Another time, when I was visiting Eastern Europe, I sat next to the CEO of one of the region’s largest banks. How, he asked me, could he boost his bank’s awareness? Now, I’d just polished off a large meal and a number of glasses of wine, and that probably contributed to my spontaneously advising him to paint his entire bank—and everything in it—pink. The fact that banks and pink don’t go together is exactly why I thought it would work. Six months later, he e-mailed me. He’d done as I’d said. Every branch, every car, every staff uniform, even his tie, was pink—but everyone hated it. What should he do? Stick with it, I said, and in three months you’ll notice a difference. Approximately ninety days later, he e-mailed me again. Now that customers had begun to associate the bank’s pink with the comfort and security of a childhood piggy bank, the bank had the highest brand awareness of any bank in the country and had cut their marketing costs in half.
SOME ADVERTISERS CREATE somatic markers in consumers’ minds using humor.
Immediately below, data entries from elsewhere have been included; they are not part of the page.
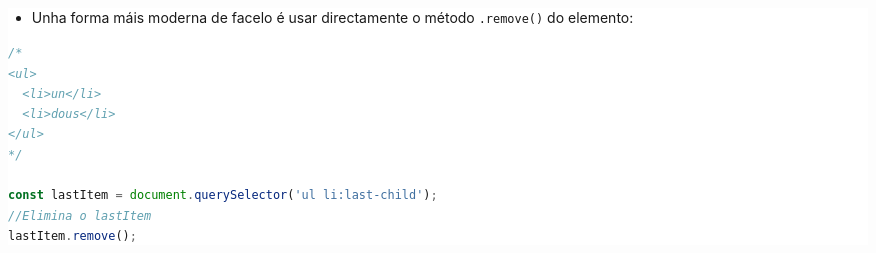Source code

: - Unha forma máis moderna de facelo é usar directamente o método `.remove()` do elemento:

```js
/*
<ul>
  <li>un</li>
  <li>dous</li>
</ul>
*/

const lastItem = document.querySelector('ul li:last-child');
//Elimina o lastItem
lastItem.remove();
```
In an ad for Lamisil, a pill used for foot infection, a yellow-bodied cartoon-like gremlin approaches a set of toes, lifts up one of the big toes and hops underneath, where he’s soon joined by his cronies—that is, until the owner of the foot pops a Lamisil. By anthropomorphizing germs in a humorous and memorable way this ad creates a powerful somatic marker that links the brand to powerful germ-fighting.4
Because somatic markers are based on past experiences of reward and punishment, fear too can create some of the most powerful somatic markers, and many advertisers are all too happy to take advantage of our stressed-out, insecure, increasingly vulnerable natures. Practically every brand category I can think of plays on fear, either directly or indirectly. We’re sold medicines to ward off depression, diet pills and gym memberships to prevent obesity, creams and ointments to quiet fears of aging, and even computer software to ward off the terror of our hard drives crashing. I predict that in the near future advertising will be based more and more on fear-driven somatic markers, as advertisers attempt to scare us into believing that not buying their product will make us feel less safe, less happy, less free, and less in control of our lives.
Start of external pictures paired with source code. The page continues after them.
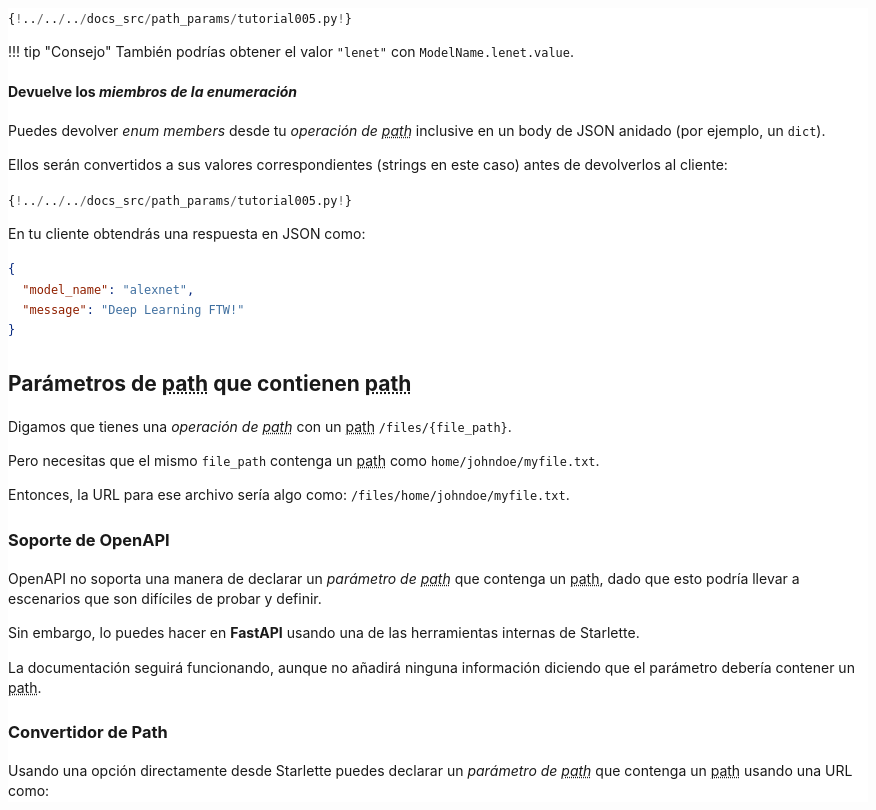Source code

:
 ```Python hl_lines="20"
{!../../../docs_src/path_params/tutorial005.py!}
```

!!! tip "Consejo"
    También podrías obtener el valor `"lenet"` con `ModelName.lenet.value`.

#### Devuelve los *miembros de la enumeración*

Puedes devolver *enum members* desde tu *operación de <abbr title="también conocido en español como: ruta">path</abbr>* inclusive en un body de JSON anidado (por ejemplo, un `dict`).

Ellos serán convertidos a sus valores correspondientes (strings en este caso) antes de devolverlos al cliente:

```Python hl_lines="18  21  23"
{!../../../docs_src/path_params/tutorial005.py!}
```

En tu cliente obtendrás una respuesta en JSON como:

```JSON
{
  "model_name": "alexnet",
  "message": "Deep Learning FTW!"
}
```

## Parámetros de <abbr title="también conocido en español como: ruta">path</abbr> que contienen <abbr title="también conocido en español como: ruta">path</abbr>

Digamos que tienes una *operación de <abbr title="también conocido en español como: ruta">path</abbr>* con un <abbr title="también conocido en español como: ruta">path</abbr> `/files/{file_path}`.

Pero necesitas que el mismo `file_path` contenga un <abbr title="también conocido en español como: ruta">path</abbr> como `home/johndoe/myfile.txt`.

Entonces, la URL para ese archivo sería algo como: `/files/home/johndoe/myfile.txt`.

### Soporte de OpenAPI

OpenAPI no soporta una manera de declarar un *parámetro de <abbr title="también conocido en español como: ruta">path</abbr>* que contenga un <abbr title="también conocido en español como: ruta">path</abbr>, dado que esto podría llevar a escenarios que son difíciles de probar y definir.

Sin embargo, lo puedes hacer en **FastAPI** usando una de las herramientas internas de Starlette.

La documentación seguirá funcionando, aunque no añadirá ninguna información diciendo que el parámetro debería contener un <abbr title="también conocido en español como: ruta">path</abbr>.

### Convertidor de Path

Usando una opción directamente desde Starlette puedes declarar un *parámetro de <abbr title="también conocido en español como: ruta">path</abbr>* que contenga un <abbr title="también conocido en español como: ruta">path</abbr> usando una URL como:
For a fear-driven somatic marker, it’s worth looking at Johnson’s No More Tears Baby Shampoo. What does it evoke? Fear of the same thing it promises to help you avoid: tears. Memories of stinging red eyes, from childhood onward. I got shampoo in my eyes recently, and guess what? It still hurts like hell, at any age. Similarly, I recently ran across an ad for Colgate toothpaste claiming that “emerging scientific research is associating serious gum disease with other diseases such as heart disease, diabetes and stroke.” In short, brush with Colgate—or else you’ll die!